Nine BPD officers charged with overtime fraud

A group of nine former and current Boston Police Officers on Wednesday morning were arrested by FBI agents and charged for allegedly committing over $200,000 in overtime fraud at the Boston Police Department’s evidence warehouse.

The Massachusetts U.S. Attorney’s Office reports that Lieutenant Timothy Torigian, 54, of Walpole; Sergeant Gerard O’Brien (retired), 62, of Braintree; Sergeant Robert Twitchell (retired), 58, of Norton; Officer Henry Doherty (retired), 61, of Dorchester; Officer Diana Lopez (retired), 58, of Milton; Officer James Carnes (retired), 57, of Canton; Officer Michael Murphy, 60, of Hyde Park; Officer Ronald Nelson (retired), 60, of Jamaica Plain; and Officer Kendra Conway, 49, of Boston, were each charged in an indictment unsealed today with one count of conspiracy to commit theft concerning programs receiving federal funds and one count of embezzlement from an agency receiving federal funds.

The defendants will make initial appearances via videoconference in federal court in Boston later today.

“As a result of an investigation, information was uncovered by the Boston Police Department’s Anti-Corruption Unit regarding alleged payroll/overtime abuse by officers assigned to the Evidence Management Unit. The Federal Bureau of Investigation and United States Attorney’s Office became involved with the criminal investigation into the allegations. As a result of the investigation, former and current Boston Police Officers were indicted by a Federal Grand Jury. Pursuant to applicable law, the officers indicted that currently work for the department have been suspended without pay pending the outcome of the case.” Police Commissioner William Gross said in a statement.

“The allegations and behavior alleged in today’s indictments is very troubling and in no way reflect the attitudes of the hard-working employees of the Boston Police Department. I hold my officers to the highest standards and expect them to obey all the laws that they have taken an oath to uphold. News of these indictments sends a strong message that this type of behavior will not be tolerated or ignored and can damage the trust my officers have worked so hard to build with the communities we serve.”  

“I am a strong supporter of the police, especially in these difficult times. But all must be treated equally under the law, regardless of wealth, power or station. These officers are charged with stealing taxpayer money, year after year, through fraud,” said U.S. Attorney Andrew E. Lelling.

“Beyond the theft of funds, this kind of official misconduct also erodes trust in public institutions, at a time when that trust is most needed.

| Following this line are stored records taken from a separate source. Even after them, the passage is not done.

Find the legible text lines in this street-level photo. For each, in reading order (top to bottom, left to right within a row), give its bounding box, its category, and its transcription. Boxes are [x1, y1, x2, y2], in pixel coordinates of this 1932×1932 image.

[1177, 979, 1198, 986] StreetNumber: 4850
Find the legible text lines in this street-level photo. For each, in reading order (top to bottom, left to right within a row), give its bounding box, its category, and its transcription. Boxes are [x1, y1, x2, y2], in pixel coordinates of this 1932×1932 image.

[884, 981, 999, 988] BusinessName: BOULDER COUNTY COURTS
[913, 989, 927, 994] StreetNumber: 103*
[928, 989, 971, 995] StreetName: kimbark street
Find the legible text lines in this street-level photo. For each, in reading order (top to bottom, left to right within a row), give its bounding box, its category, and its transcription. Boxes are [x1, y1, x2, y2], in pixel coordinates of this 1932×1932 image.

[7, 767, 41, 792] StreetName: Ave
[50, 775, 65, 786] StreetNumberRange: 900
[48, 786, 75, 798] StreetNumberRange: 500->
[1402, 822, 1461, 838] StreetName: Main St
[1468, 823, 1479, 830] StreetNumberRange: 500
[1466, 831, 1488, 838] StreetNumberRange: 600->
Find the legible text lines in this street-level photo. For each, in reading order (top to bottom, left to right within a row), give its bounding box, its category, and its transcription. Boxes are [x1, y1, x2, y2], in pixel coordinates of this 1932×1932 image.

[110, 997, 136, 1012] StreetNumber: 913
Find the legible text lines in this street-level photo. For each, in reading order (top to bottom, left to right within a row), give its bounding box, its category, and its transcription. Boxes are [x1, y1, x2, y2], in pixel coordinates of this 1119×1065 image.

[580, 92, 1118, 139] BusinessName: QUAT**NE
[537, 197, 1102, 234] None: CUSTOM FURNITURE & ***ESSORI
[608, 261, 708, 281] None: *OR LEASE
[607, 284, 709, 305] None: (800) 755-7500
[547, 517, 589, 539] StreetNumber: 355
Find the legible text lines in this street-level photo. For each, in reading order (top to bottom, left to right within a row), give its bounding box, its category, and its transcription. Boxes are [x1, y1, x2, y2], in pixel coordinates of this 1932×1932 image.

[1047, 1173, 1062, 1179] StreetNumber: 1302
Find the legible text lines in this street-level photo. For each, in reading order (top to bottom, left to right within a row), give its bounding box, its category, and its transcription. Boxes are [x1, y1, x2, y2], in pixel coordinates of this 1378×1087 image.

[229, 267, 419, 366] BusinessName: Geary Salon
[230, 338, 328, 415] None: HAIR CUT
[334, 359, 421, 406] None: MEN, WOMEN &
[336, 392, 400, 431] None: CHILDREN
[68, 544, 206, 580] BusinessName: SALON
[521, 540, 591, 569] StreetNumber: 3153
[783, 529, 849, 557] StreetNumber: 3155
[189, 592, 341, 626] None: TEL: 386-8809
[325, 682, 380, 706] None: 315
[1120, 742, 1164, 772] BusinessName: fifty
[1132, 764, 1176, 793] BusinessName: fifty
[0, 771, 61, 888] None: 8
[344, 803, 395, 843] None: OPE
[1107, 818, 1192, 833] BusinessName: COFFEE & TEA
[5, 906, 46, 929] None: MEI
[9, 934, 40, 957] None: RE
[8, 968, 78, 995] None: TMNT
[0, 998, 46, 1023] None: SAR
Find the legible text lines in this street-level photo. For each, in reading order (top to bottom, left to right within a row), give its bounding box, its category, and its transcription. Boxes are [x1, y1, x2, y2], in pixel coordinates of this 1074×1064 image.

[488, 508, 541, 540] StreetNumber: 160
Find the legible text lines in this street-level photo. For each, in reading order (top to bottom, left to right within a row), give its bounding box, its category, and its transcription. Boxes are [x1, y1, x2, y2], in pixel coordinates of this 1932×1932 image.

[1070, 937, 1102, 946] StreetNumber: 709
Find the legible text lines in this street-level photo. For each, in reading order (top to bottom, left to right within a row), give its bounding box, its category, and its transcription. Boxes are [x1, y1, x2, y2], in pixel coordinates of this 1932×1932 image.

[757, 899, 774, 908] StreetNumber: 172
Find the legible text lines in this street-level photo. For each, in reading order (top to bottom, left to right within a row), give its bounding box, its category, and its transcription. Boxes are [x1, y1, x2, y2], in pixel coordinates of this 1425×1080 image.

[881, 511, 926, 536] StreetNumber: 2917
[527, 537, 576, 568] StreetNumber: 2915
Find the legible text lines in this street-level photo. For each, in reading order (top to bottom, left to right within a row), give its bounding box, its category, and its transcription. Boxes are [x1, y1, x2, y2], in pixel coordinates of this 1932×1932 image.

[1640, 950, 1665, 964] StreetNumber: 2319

I want to thank Commissioner Willie Gross for his cooperation in this case, and the BPD’s Anti-Corruption Unit for its assistance.”

“As law enforcement officers, we have a tremendous responsibility to the public we serve, and therefore must be held to the highest standards of trust and integrity. These police officers are accused of breaking that trust by conspiring to steal hundreds of thousands of dollars to increase their paychecks,” said Joseph R. Bonavolonta, Special Agent in Charge of the FBI Boston Division.

“They are the anomaly from the honest and hard-working men and women of the BPD. We’d like to thank Commissioner Gross and his department for their invaluable assistance in putting an end to this systemic practice and helping us root out these individuals who we believe decided to take advantage of their positions for their own personal gain.”

According to the indictment, the defendants were assigned to Boston Police Department’s (BPD) Evidence Control Unit (ECU), where they were responsible for, among other things, storing, cataloging and retrieving evidence at the warehouse. ECU officers were eligible to earn overtime pay of 1.5 times their regular hourly pay rate for overtime assignments. It is alleged that beginning in at least May 2016, the defendants routinely departed overtime shifts two or more hours early but submitted false and fraudulent overtime slips claiming to have worked the entirety of each shift. 

The charge of embezzlement from an agency receiving federal funds provides for a sentence of up to 10 years in prison, three years of supervised release and a fine of $250,000 or twice the gross gain or loss. The charge of conspiracy provides for a sentence of up to five years in prison, three years of supervised release and a fine of $250,000. Sentences are imposed by a federal district court judge based upon the U.S. Sentencing Guidelines and other statutory factors.

Assistant U.S. Attorney Mark Grady of Lelling’s Public Corruption & Special Prosecutions Unit is prosecuting the case.